**GIVEN PASSAGE**
Toward International Animal Rights
In Chapter 10 of the 2020 book Studies in Global Animal Law, Dr. Anne Peters uses her many years of experience as a Professor of Law and as the Director of the Max Planck Institute for Comparative Public Law and International Law Heidelberg (Germany) to present an argument for the strategic approach of focusing on adding animal rights policies at the international level. She argues that the international legal order is flexible enough to bring non-human persons into the fold. Furthermore, she presents the position that adding animal rights could in fact reinforce the non-hierarchical nature of rights, thus complementing human rights as well. To do this, she draws upon several human-centered past examples in international law, in which barriers analogous to those faced by animal rights have been overcome.
One point that Dr. Peters brings up to support her argument is the fact that the industries of animal exploitation (e.g. meat, dairy, and pet production) have all become globalized through transnational supply chains. Therefore, establishing animal rights laws in one country could inadvertently shift abusive practices to another, and put the rights-granting country at an economic disadvantage. It is therefore important to prevent this through international standards. For example, The Treaty on the European Economic Community enacted a legal mandate requiring equal pay for men and women to avoid outsourcing of jobs from one European country to a neighboring one that allowed unequal wages.
Dr. Peters also points out that rights-based laws carry a symbolic, social, procedural, and legal weight that welfare-based laws cannot match. Rights-based laws would require any interferences to animals’ lives to be demonstrably justified in court. This mandatory justification would help prevent practices that violate animals’ fundamental rights to life in the name of non-essential human desire. Furthermore, rights-based laws can be applied to the interests of individual rights-bearing animals, and rights-based laws are better equipped for future expansion. Currently, domestic rights-based laws protecting animals are few and scattered. For example, courts in Argentina and Columbia granted habeas corpus to apes and a bear, whereas similar efforts in the U.S. to grant habeas corpus to chimpanzees have failed in lower courts.
The U.S. and many other domestic courts limit humans from enforcing legal violations that harm the interests of animals unless they can prove that harm has occurred to human or corporate interests. That is, the interests of animals are not legally enforceable for their own sake in these types of court systems. This problem could be circumvented when it comes to international laws, which rely on monitoring and reporting of rule breaks rather than litigious court cases that require defendants to prove that harm came to humans or corporations before prosecuting violations of animal protection laws.

**SUPPLIED ENTRIES**

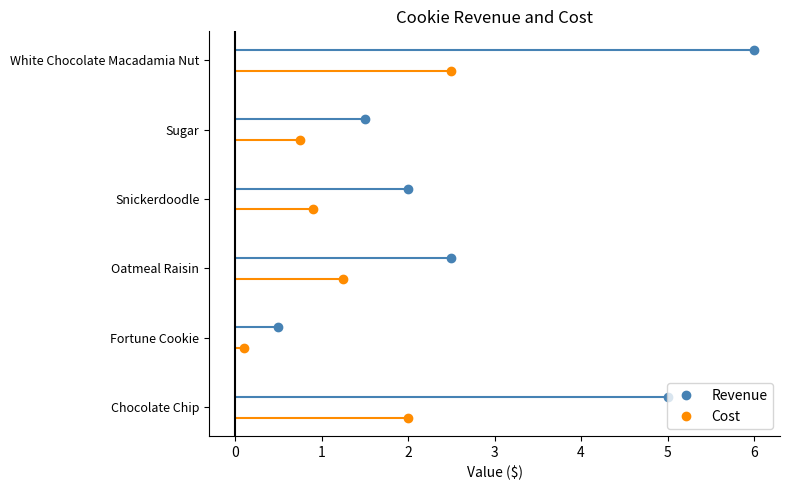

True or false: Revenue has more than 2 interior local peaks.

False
--
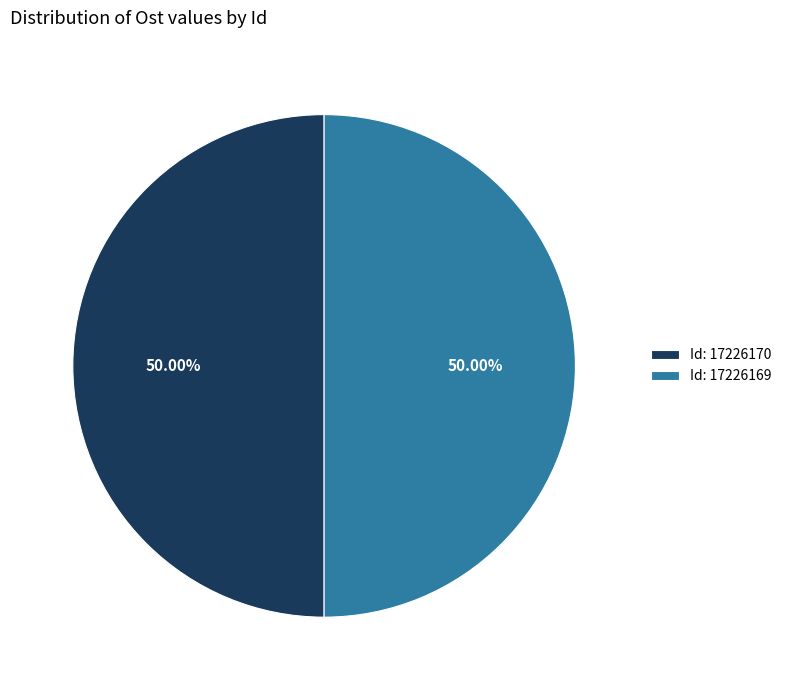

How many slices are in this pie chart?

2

**BRIEF A**
Return the part of the international animal rights passage between "Dr. Peters also" and "in lower courts.", inclusive, copied word for word.
**BRIEF B**
Rewrite the paragraph of the animal rights passage that begins "One point that Dr. Peters brings up" as a bulleted list that keeps its main facts.
**BRIEF C**
Please extend the passage on international animal rights by continuing it from its final sentence.

**ANSWER A**
Dr. Peters also points out that rights-based laws carry a symbolic, social, procedural, and legal weight that welfare-based laws cannot match. Rights-based laws would require any interferences to animals’ lives to be demonstrably justified in court. This mandatory justification would help prevent practices that violate animals’ fundamental rights to life in the name of non-essential human desire. Furthermore, rights-based laws can be applied to the interests of individual rights-bearing animals, and rights-based laws are better equipped for future expansion. Currently, domestic rights-based laws protecting animals are few and scattered. For example, courts in Argentina and Columbia granted habeas corpus to apes and a bear, whereas similar efforts in the U.S. to grant habeas corpus to chimpanzees have failed in lower courts.

**ANSWER B**
- Dr. Peters notes that animal exploitation industries such as meat, dairy, and pet production have become globalized through transnational supply chains.
- Because of this, animal rights laws in one country could inadvertently shift abusive practices to another country and put the rights-granting country at an economic disadvantage.
- International standards are therefore important to prevent this.
- As an example, the Treaty on the European Economic Community legally required equal pay for men and women to prevent jobs from being outsourced from one European country to a neighboring one that allowed unequal wages.

**ANSWER C**
Dr. Peters points out that humans were initially considered “objects” of international law, even into the 20th century. At that time, only countries were considered legal persons in the realm of international law. This meant that even cases that seemed clearly based in human rights were evaluated through other means, e.g. the trade of women and girls was internationally condemned under the justification of protecting “public morality.” Similar reasoning has been applied to animals, e.g. up until the early 20th century, animal abuse was only regarded as a legal harm if it took place in public and thereby harmed public morality. The fact that humans crossed over the border from objects to subjects of international law shows that in theory, it is possible to update the status of animals as well.
Changing the legal status of animals could complement universal human rights. After all, there are many historical precedents in which human rights violations have been justified by “animalizing” humans. This form of justifying unjust treatment works because our society sees animals as objects without rights. For example, animalization was one of the tactics used to justify mass murder during the Holocaust. More recently, U.S. President Donald Trump said, “These aren’t people. These are animals.” in an effort to justify his punitive U.S.-Mexico border policies that many have criticized as inhumane. None of these examples are meant to equate humans and non-human animals. Rather, they point out how allowing violence against animals can end up being used to justify violence towards humans. Giving rights to animals would therefore indirectly prevent human rights abuses by reducing the power of the animalization strategy to strip humans of their rights.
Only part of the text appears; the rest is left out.